Raketen treffen Staudamm in der Ukraine

Selenskyj soll per Video vor UN-Versammlung sprechen

Eine persönliche Teilnahme des ukrainischen Präsidenten Wolodomyr Selenskyj bei der Generaldebatte der UN-Vollversammlung wird unwahrscheinlicher. Wie mehrere Diplomaten in New York der Deutschen Presse-Agentur am Mittwoch (Ortszeit) bestätigten, ist eine Resolution in Arbeit, die dem ukrainischen Staatsoberhaupt eine Ansprache bei dem politischen Großereignis per Video erlauben würde. Eine Abstimmung in der Vollversammlung, die nach ukrainischen Angaben eine einfache Mehrheit der abstimmenden Länder unter den 193 Mitgliedstaaten bräuchte, könnte es demnach am Freitag geben. Es ist zu erwarten, dass die Resolution bei einer Abstimmung wahrscheinlich die nötigen Stimmen erhalten würde.

Zwei Telefonate mit Putin

UN-Generalsekretär António Guterres sieht nach einem Gespräch mit Russlands Präsident Putin momentan keine Hoffnung auf baldige Friedensverhandlungen zwischen Moskau und Kiew. “Es wäre naiv zu glauben, dass wir der Möglichkeit eines Friedensabkommens nahe sind”, sagte Guterres in New York. Zwar seien die Vereinten Nationen bereit, in jeglicher Hinsicht an einer diplomatischen Lösung zu arbeiten, die Chancen dafür seien gegenwärtig aber “minimal”.Einen Tag vorher hatte auch Kanzler Scholz (SPD) nach längerer Pause wieder mit dem Kremlchef telefoniert. Er erkenne aber keine Änderung in dessen Haltung zum Krieg gegen die Ukraine, sagte Scholz am Mittwoch. “Leider kann ich Ihnen nicht sagen, dass dort jetzt die Einsicht gewachsen ist, dass das ein Fehler war, diesen Krieg zu beginnen.”

Hilfsbereitschaft für Flüchtlinge lässt nach

Der russische Angriff auf die Ukraine hat in Deutschland eine Welle der Hilfsbereitschaft ausgelöst, die bis heute anhält. Zu diesem Ergebnis kommt eine aktuelle Untersuchung des Deutschen Zentrums für Integrations- und Migrationsforschung (Dezim). Die Studie, die der Deutschen Presse-Agentur vorliegt und sich auf zwei repräsentative Umfragen stützt, zeigt allerdings auch, dass die Bereitschaft, Geflüchtete aus der Ukraine zu unterstützen, seit den ersten Kriegstagen etwas nachgelassen hat.

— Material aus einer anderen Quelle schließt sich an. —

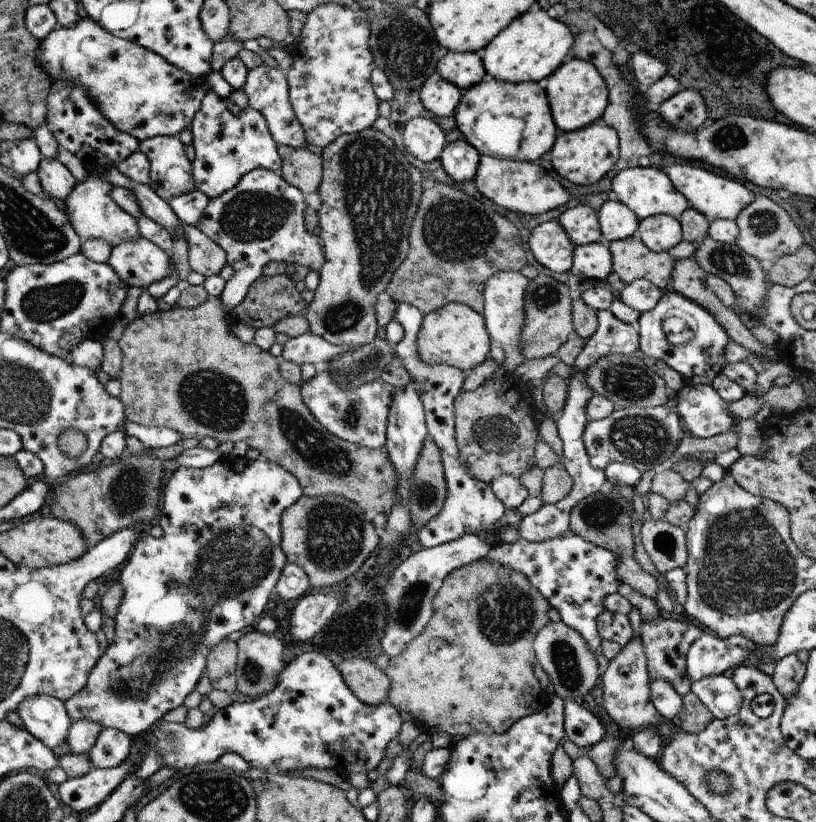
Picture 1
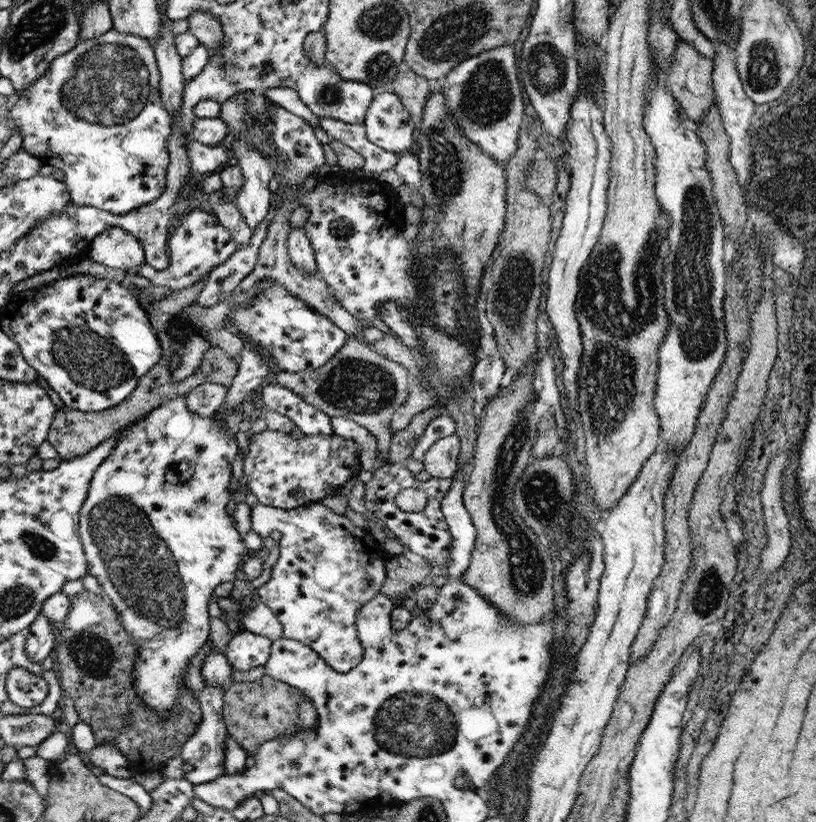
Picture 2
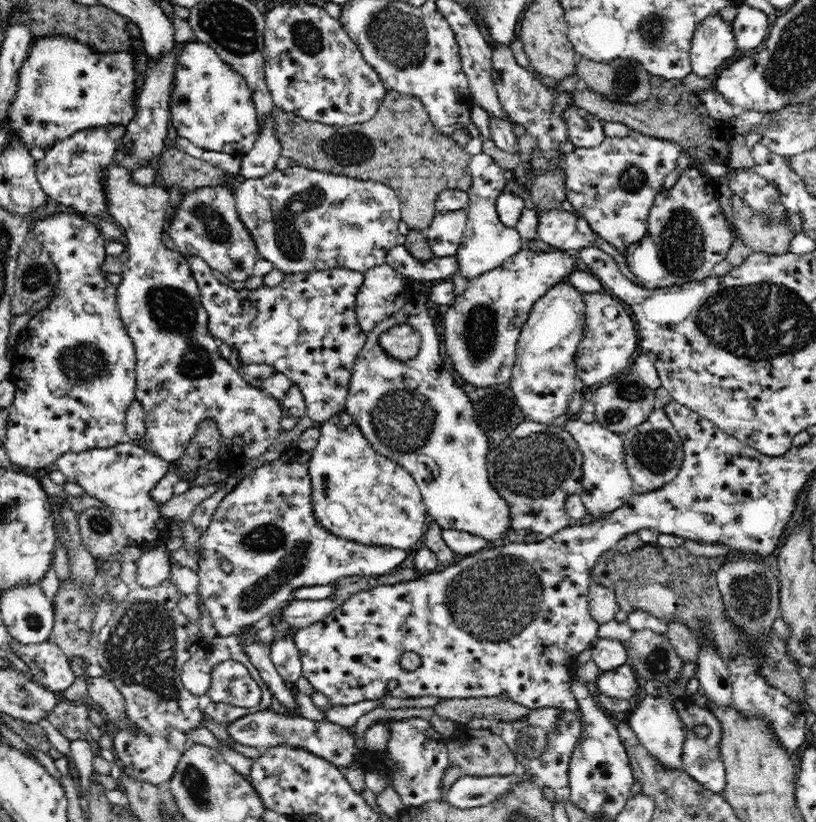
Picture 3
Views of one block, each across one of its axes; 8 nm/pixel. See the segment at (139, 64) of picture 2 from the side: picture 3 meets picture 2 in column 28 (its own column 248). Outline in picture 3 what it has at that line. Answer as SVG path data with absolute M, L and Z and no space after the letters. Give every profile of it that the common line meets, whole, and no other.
M191 40L177 56L170 112L179 136L196 146L226 152L236 158L248 154L258 140L258 115L244 77L218 56L210 45Z

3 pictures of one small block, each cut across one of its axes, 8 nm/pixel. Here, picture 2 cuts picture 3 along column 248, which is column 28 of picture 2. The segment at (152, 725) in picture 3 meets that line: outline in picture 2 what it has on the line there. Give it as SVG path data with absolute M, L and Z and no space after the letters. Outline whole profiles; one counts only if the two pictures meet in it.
M21 666L13 668L6 677L5 687L10 699L14 706L18 706L21 711L31 711L33 708L38 707L45 701L48 694L48 683L37 674L25 670Z

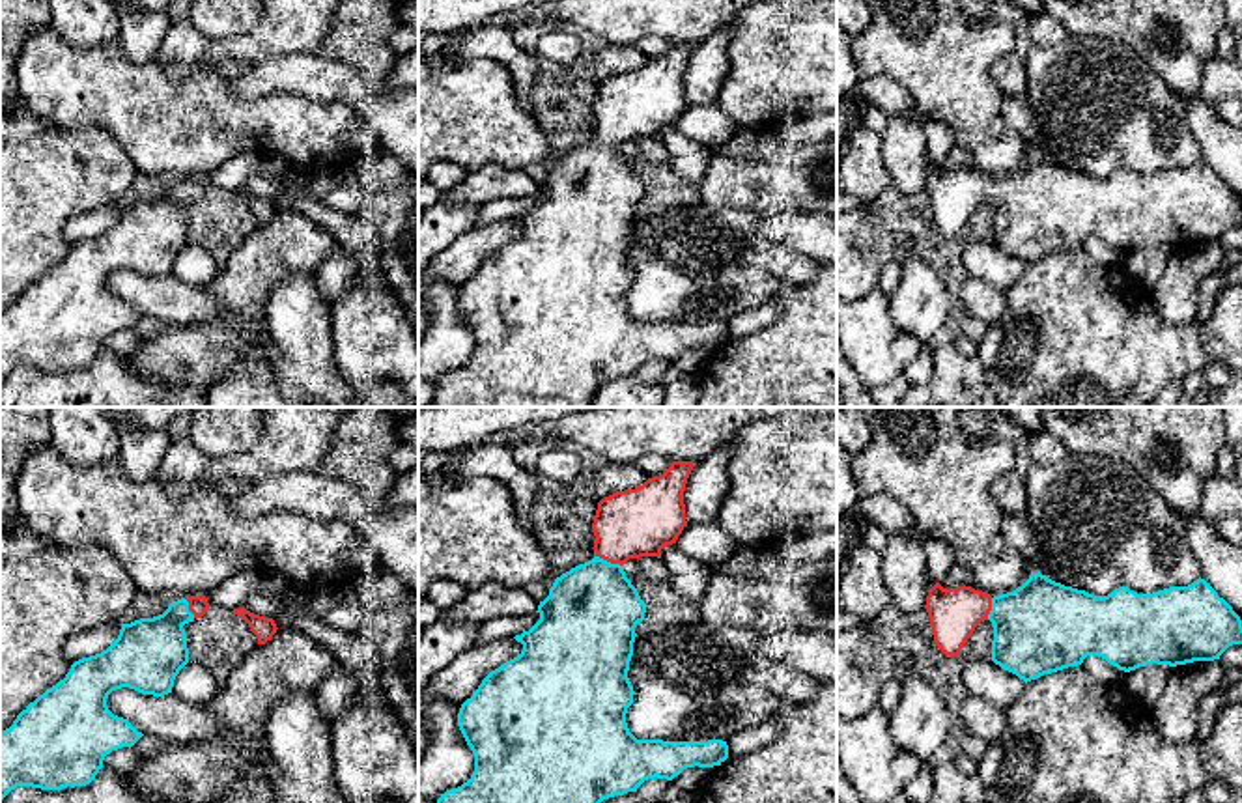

Gipfeltreffen zwischen Putin und Jinping in Usbekistan

Erstmals seit dem russischen Einmarsch in die Ukraine am 24. Februar will der chinesische Staatschef Xi Jinping heute mit Russlands Präsident Wladimir Putin zusammenkommen, der am Gipfel der Shanghaier Organisation für Zusammenarbeit (SCO) in der usbekischen Stadt Samarkand teilnimmt. China gibt Putin politische Rückendeckung und stellt die USA und die Nato als Hauptschuldige des Krieges dar. Lesen Sie hier mehr dazu.

Das wird am Donnerstag wichtig

EU-Kommissionspräsidentin von der Leyen kommt am Donnerstag zum dritten Mal nach Kiew, um über die Integration der Ukraine in europäische Strukturen zu sprechen. Man müsse darauf hinarbeiten, dass die Ukraine einen Zugang zum europäischen Binnenmarkt habe und umgekehrt, sagte sie. Sie wird unter anderem mit Präsident Selenskyj sprechen. Die Ukraine ist seit Juni offiziell EU-Beitrittskandidat.Weil es sich “seit Monaten mit eiserner Standhaftigkeit gegen die brutale Invasion Russlands” wehre und seine Freiheit und Souveränität auf europäischem Boden verteidige, soll das ukrainische Volk mit dem Medienpreis des Sanssouci Colloquium ausgezeichnet werden. Kanzler Scholz wird die Hauptrede bei der Veranstaltung in Potsdam halten.